This is a unique way to understand a concept—not just by reading about it, but by "inhabiting" the mindset of a researcher. Find a comfortable seat, close your eyes, and let’s begin.
0:00 – 2:00: Centering and Arriving
Begin by taking three deep breaths. With each exhale, let go of any preconceived notions of what "research" is.
- Feel the Weight: Notice the contact between your body and your chair. In ethnography, we call this situatedness. You are a physical being in a specific time and place.
- The Beginner’s Mind: Imagine you have just dropped onto this planet from another galaxy. You know nothing about human chairs, human clothes, or human gravity. Cultivate a sense of radical curiosity.
2:00 – 4:00: The Internal Field Site
Shift your focus inward. Treat your own mind as a field site.
- Watch the Thoughts: Don’t try to stop them. Instead, observe them like an ethnographer watching people in a busy town square.
- Label without Judgment: If a thought about lunch pops up, don’t push it away. Note it: "Subject is experiencing hunger/anticipation." * The Insider/Outsider Balance: Try to be both the person thinking and the person watching the thinker. This is the heart of participant observation.
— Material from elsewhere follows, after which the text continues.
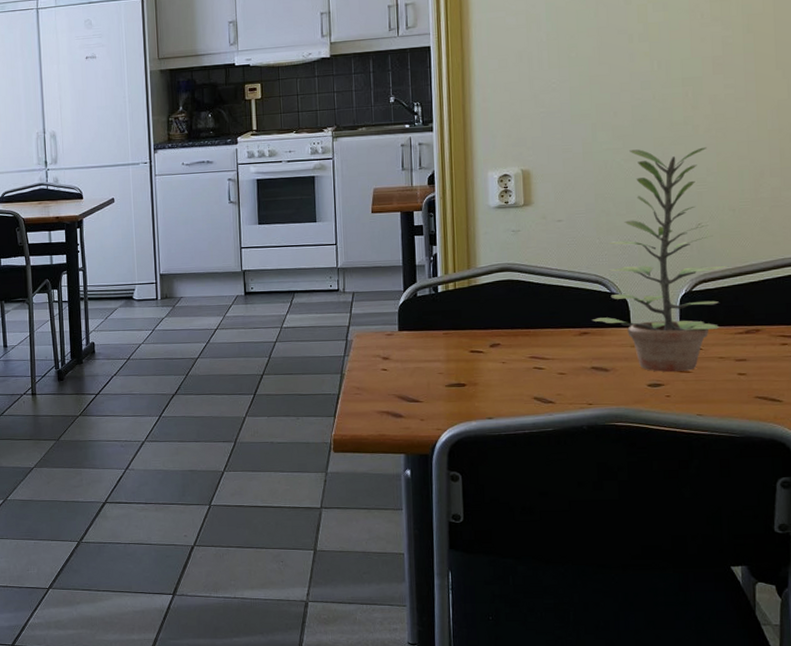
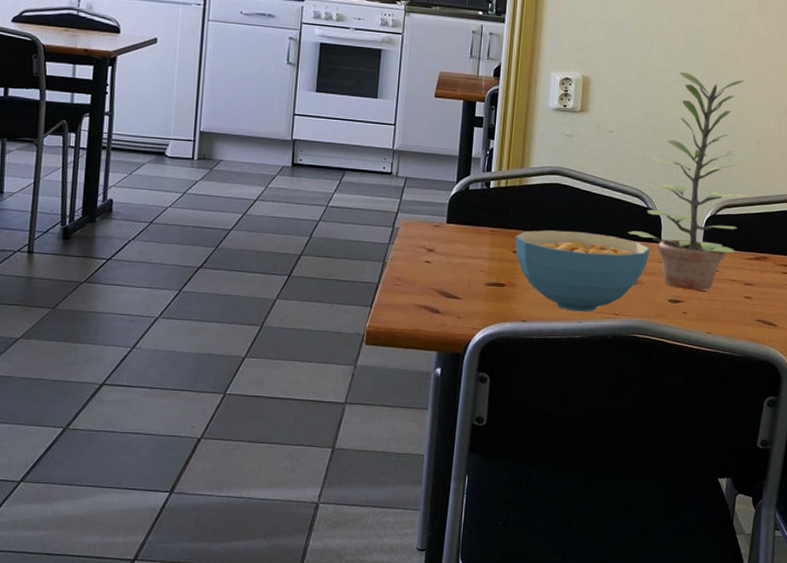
cereal bowl: none [471,324,620,405] -> present [515,230,651,312]

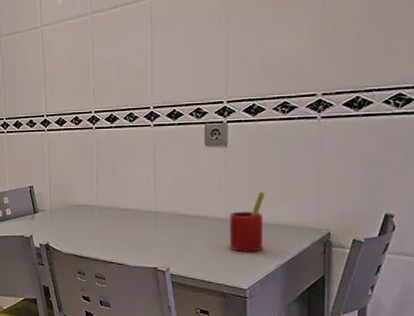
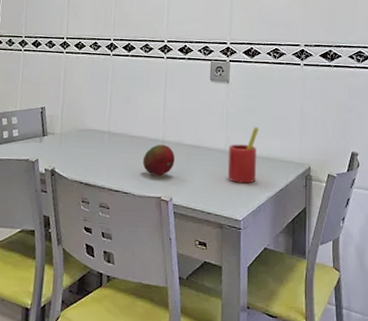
fruit: none [135,215,169,247] -> present [142,144,175,176]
4:00 – 7:00: Sensory Deep-Dive (Thick Description)
Now, expand your awareness to the room around you. Keep your eyes closed, but "see" through your other senses.
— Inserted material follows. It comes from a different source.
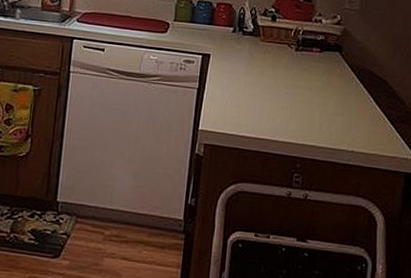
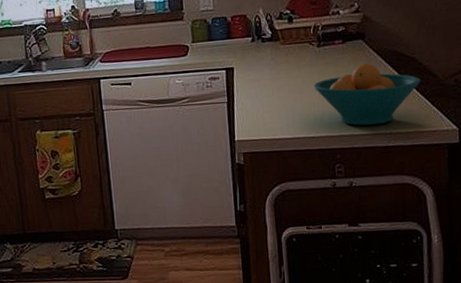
fruit bowl: none [285,76,389,141] -> present [313,63,421,126]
- Sound: Listen to the furthest sound you can hear. Then the closest. Don't just hear "a car"—hear the friction of rubber on asphalt, the pitch of the engine. This is thick description. You are looking for the layers of meaning in a single moment.
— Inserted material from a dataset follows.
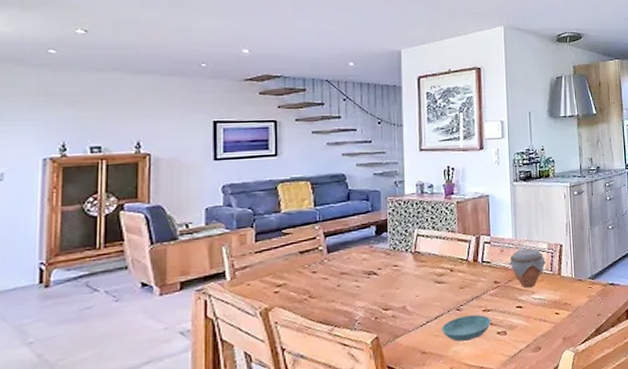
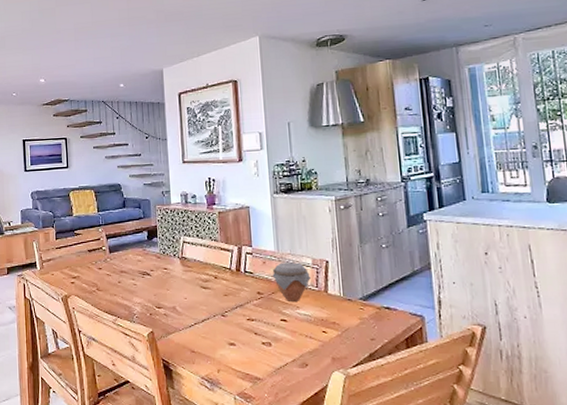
saucer: present [442,315,491,342] -> none [209,323,256,346]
- Temperature and Air: Feel the air on your skin. Is it stagnant? Is there a breeze? How does the environment "shape" your current mood? In ethnography, the setting isn't just a background; it’s a character.
7:00 – 9:00: Reflexivity and Connection
Think about how you are changing the "field" just by being there.
- The Researcher's Lens: Acknowledge that your history, your mood, and your culture act like a pair of tinted glasses. You don't see the world as it is; you see it as you are. This is reflexivity.
- Empathy: Imagine the lives of the people who made the clothes you are wearing or the walls surrounding you. Try to feel a brief moment of "radical empathy"—the desire to understand their world from their perspective, without wanting to change it or judge it.
9:00 – 10:00: Integration and Return
Slowly begin to wiggle your fingers and toes.
- The Takeaway: As you prepare to open your eyes, remember that ethnography is simply the act of paying deep, sustained attention to the "ordinariness" of life until it becomes extraordinary.
- The Exit: When you are ready, open your eyes. Look at the first object you see as if you are seeing it for the very first time.